Oh, Yes, It’s Vegas Night!
Oh, what a night ... for fun and a great cause
Forget about packing, getting on a plane and staying in a hotel.
Saturday, Dec. 11, at the Petroleum Club, you can go to Las Vegas — without leaving Shreveport.
Las Vegas Night, benefiting the Betty & Leonard Phillips Deaf Action Center (DAC), will roll the dice starting at 7 p.m. Tickets are $250 each and can be purchased on the Deaf Action Center’s website.
“It’s a really great party,” said Collin Phillips, chairman of the DAC. “I have not had anyone go to this party and not love it. It’s somewhat intimate — about 300-plus people. It’s just a great time. It’s black tie. Everyone just really loves it.”
Your ticket includes heavy hors d’oeuvres, an open bar and $500 in chips (you can buy more), for which you gamble to bid on silent auction items.
“It does not feel like Shreveport in the sense of the lighting, the gaming tables, the way the bar is set up, the food and the auction items,” Phillips said of the atmosphere surrounding the event. “It feels like you are in Las Vegas. … We want people to come in, disconnect and have a great time. When you go, you feel like you are in a totally different place.”
If you love “local,” you will love the many upper-end auction items on which you can bid. From trips to jewelry, there will be a variety of items donated by businesses of which you are familiar.
“We try to go toward more fabulous items, but we also try to stick to our local businesses,” said Sarah Toups, the event’s auction chairperson. “We really want to highlight them and showcase local businesses and restaurants. They all show up, year after year, to sponsor or donate some really amazing packages.”
Now in its 17th year and a biennial event, the success of Las Vegas Night is crucial to the success of the DAC.
“This is the event that keeps the Deaf Action Center going,” Phillips said. “Every two years, we raise anywhere between $150,000-$250,000. Right now, we’re at $260,000. With Covid and everything, that’s a pretty big deal.”
What the DAC does is also a pretty big deal.
“The primary focus of the center is providing expert sign language interpreting services for a full spectrum of needs — doctor’s offices, emergency rooms, job interviews, job training, courtrooms, classrooms, etc.,” Phillips said. “We’re also dedicated to training the next generation by producing and broadcasting educational and training webcasts for sign language interpreters in the deaf community.”
If you are not deaf, it can be hard to understand the value of those services.
“You go to the hospital and you’re a deaf person, there’s not someone there to interpret for you,” Phillips said. “There’s a huge barrier there. I also use the example of if you get pulled over and you’re a deaf person, that’s an issue because you have to use your hands.”
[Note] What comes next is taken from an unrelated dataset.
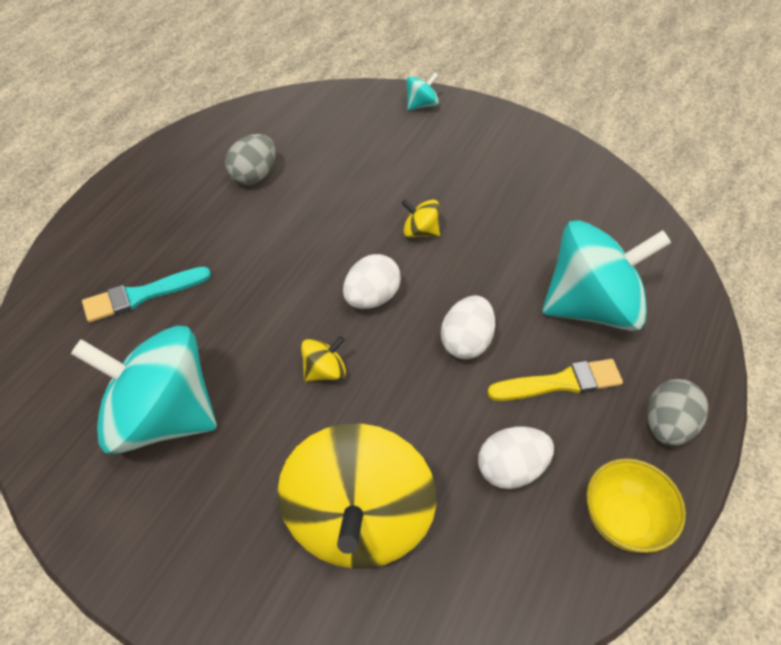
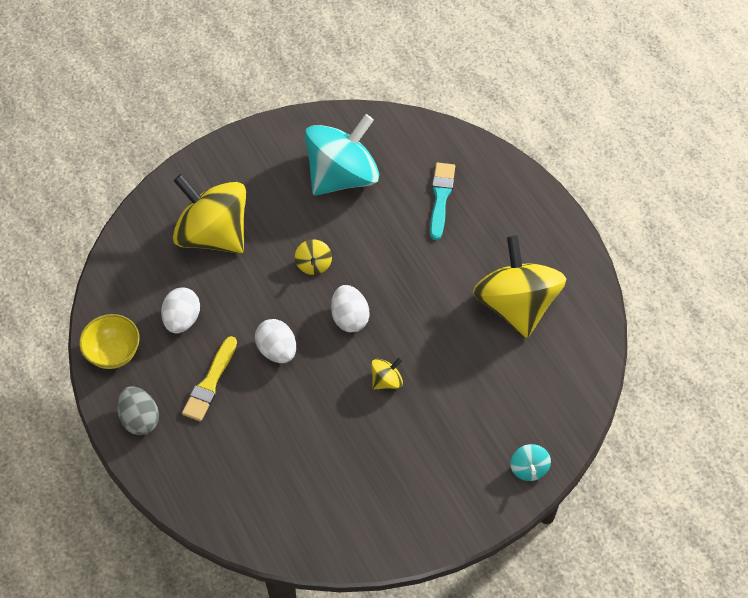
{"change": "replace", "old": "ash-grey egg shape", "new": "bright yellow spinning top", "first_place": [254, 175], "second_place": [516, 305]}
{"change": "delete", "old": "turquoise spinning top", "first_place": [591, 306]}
The DAC was started in 1982 by Betty and Leonard Phillips. The Phillipses saw a need — a need which needed to be served.
“The Shreveport Regional Arts Council brought in the National Theatre of the Deaf to do a performance,”
said Sandi Kallenberg, the Phillipses’ daughter. “In those days, we had no interpreters. There was no center. To communicate, we sat at a table and had to write copious notes back and forth.”
Kallenberg asked her parents to attend the performance.
“When we got to the party afterwards at the Barnwell Center, there was silence, because everybody was signing and not speaking,” Kallenberg said. “It was just such a weird experience, but it was beautiful — the silence. My mother remembered that she could finger-spell from childhood, something she had been taught. She had the best time that night, and that’s how it all started.”
To Kallenberg, the fact the DAC’s leadership has remained in the Phillips family is especially meaningful.
“When you start something like the DAC, it’s because there is a need in the community,” Kallenberg said. “That need doesn’t go away; it only grows. I am extremely proud that my Mom did that. She actually raised the money every year for Las Vegas Night — got all the sponsorships. Then my brother, Fred (who died earlier this year), did the same. Now, his son, Collin, is the chairman, and he’s raised more money this year than we’ve ever raised for Las Vegas Night.”
For Collin Phillips, Las Vegas Night — and the DAC — is a labor of love.
“My grandmother and I were extremely close,” Phillips said. “My father was my best friend. This event, and this center, truly mean an incredible amount to me. To be able to help those in need is extremely important to myself and my family. It always has been.”
And what would Mrs. Phillips say about what the DAC has become?
“Oh, my God,” Kallenberg said. “She would be toasting with a scotch and soda, or a martini, and she would be over the moon.”